De herziening van de Monumentenwet heeft tot doel de zorg voor cultuur-historische objecten te decentraliseren en te dereguleren. Minister Brinkman sprak gisteren in de Kamer zijn voorkeur uit voor een gecontroleerde overheveling van bevoegdheden van de centrale overheid naar provinciaal en gemeentelijk niveau. Gemeenten die beschikken over een zogenaamde monumentenverordening zullen in de nabije toekomst zelfstandig kunnen beslissen over sloop of aanpassing van monumenten.
Vergunningen centraal
Gemeenten daarentegen die een dergelijke verordening niet kennen, blijven verantwoording schuldig aan de minister. Een poging van CDA, PvdA. D66 en SGP om de greep van de bewindsman op deze categorie te versoepelen stuitte op verzet van Brinkman. Zijn compromisvoorstel om de ministeriële greep op het vergunningenbeleid voor de eerstvolgende drie jaar te handhaven, waarna de wens van de Kamer „zo nodig" alsnog kan worden ingewilligd, verwierf uiteindelijk steun van de meerderheid. Van der Vlies onderbouwde zijn pleidooi met behulp van het op 28 maart verschenen eindrapport van de staatscommissie Hirsch Ballin, waarin wordt gewezen op de zorgwekkende staat waarin een aantal monumentale kerkgebouwen verkeert.
Onderhoudssubsidie
In aansluiting op hetgeen deze commissie heeft geadviseerd heeft de Kamer zich gisteren sterk gemaakt voor een verschuiving van restauratienaar onderhoudssubsidie. Het verstrekken van deze subsidie zal vermoedelijk worden gekoppeld aan een onderhoudsplicht.

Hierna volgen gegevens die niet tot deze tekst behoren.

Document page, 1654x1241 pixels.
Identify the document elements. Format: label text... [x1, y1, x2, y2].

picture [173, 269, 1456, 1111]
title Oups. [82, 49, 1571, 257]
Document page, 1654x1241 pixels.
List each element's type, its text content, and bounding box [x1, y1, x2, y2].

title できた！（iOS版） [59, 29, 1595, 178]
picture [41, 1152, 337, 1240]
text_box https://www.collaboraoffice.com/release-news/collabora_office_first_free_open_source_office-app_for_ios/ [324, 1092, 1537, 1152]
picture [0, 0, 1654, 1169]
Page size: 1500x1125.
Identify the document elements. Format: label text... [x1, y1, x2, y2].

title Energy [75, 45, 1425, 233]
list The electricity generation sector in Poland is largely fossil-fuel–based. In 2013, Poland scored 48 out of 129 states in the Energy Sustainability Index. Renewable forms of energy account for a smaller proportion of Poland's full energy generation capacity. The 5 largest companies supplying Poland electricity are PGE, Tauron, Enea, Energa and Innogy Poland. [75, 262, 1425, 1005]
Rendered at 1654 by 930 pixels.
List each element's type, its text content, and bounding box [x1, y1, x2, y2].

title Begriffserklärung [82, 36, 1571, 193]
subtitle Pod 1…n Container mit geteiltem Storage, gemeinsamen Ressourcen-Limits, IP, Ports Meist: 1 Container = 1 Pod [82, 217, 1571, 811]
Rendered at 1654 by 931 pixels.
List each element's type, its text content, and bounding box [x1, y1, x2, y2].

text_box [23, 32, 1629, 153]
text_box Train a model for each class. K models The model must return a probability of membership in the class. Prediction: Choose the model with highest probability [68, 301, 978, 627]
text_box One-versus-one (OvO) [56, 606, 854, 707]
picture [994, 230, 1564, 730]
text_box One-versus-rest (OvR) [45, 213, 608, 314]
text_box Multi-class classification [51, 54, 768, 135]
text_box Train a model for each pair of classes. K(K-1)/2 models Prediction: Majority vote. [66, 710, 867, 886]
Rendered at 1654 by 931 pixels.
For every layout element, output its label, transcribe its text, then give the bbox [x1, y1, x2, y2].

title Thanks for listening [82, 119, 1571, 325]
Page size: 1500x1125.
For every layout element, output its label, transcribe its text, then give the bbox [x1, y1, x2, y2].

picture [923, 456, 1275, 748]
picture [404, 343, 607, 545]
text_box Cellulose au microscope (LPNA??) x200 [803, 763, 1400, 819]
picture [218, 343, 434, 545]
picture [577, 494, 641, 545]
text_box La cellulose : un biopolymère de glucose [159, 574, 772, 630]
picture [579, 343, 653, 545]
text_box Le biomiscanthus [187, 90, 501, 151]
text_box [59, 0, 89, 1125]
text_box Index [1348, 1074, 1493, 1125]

Het voorstel van de regering om de financiële strafsanctie bij het opzettelijk beschadigen van een monument op te trekken van 10.000 naar 25.000 gulden stuitte op kritiek. Volgens Van der Vlies staat ook een maximumstraf van 25.000 gulden „in geen verhouding tot de schade die ontstaat bij het verioren gaan van een monument". Zijn voorstel om de maximum-boete te stellen op 100.000 gulden werd gesteund door alle fracties.
Een voorstel van de minister om gemeenten met een restauratiebudget van minder dan 50.000 gulden te verplichten dit geld in een provinciaal fonds te storten werd gewijzigd op initiatief van mevrouw Oomen (CDA). Zij stelde voor de grens voor deze verplichting te stellen bij een restauratiebudget van 100.000 gulden. Mevrouw Oomen kreeg steun voor haar voorstel van PvdA, SGP, GPV en D66.
Deze tekst is geautomatiseerd gemaakt en kan nog fouten bevatten. Digibron werkt
voortdurend aan correctie. Klik voor het origineel door naar de pdf. Voor opmerkingen,
vragen, informatie: contact.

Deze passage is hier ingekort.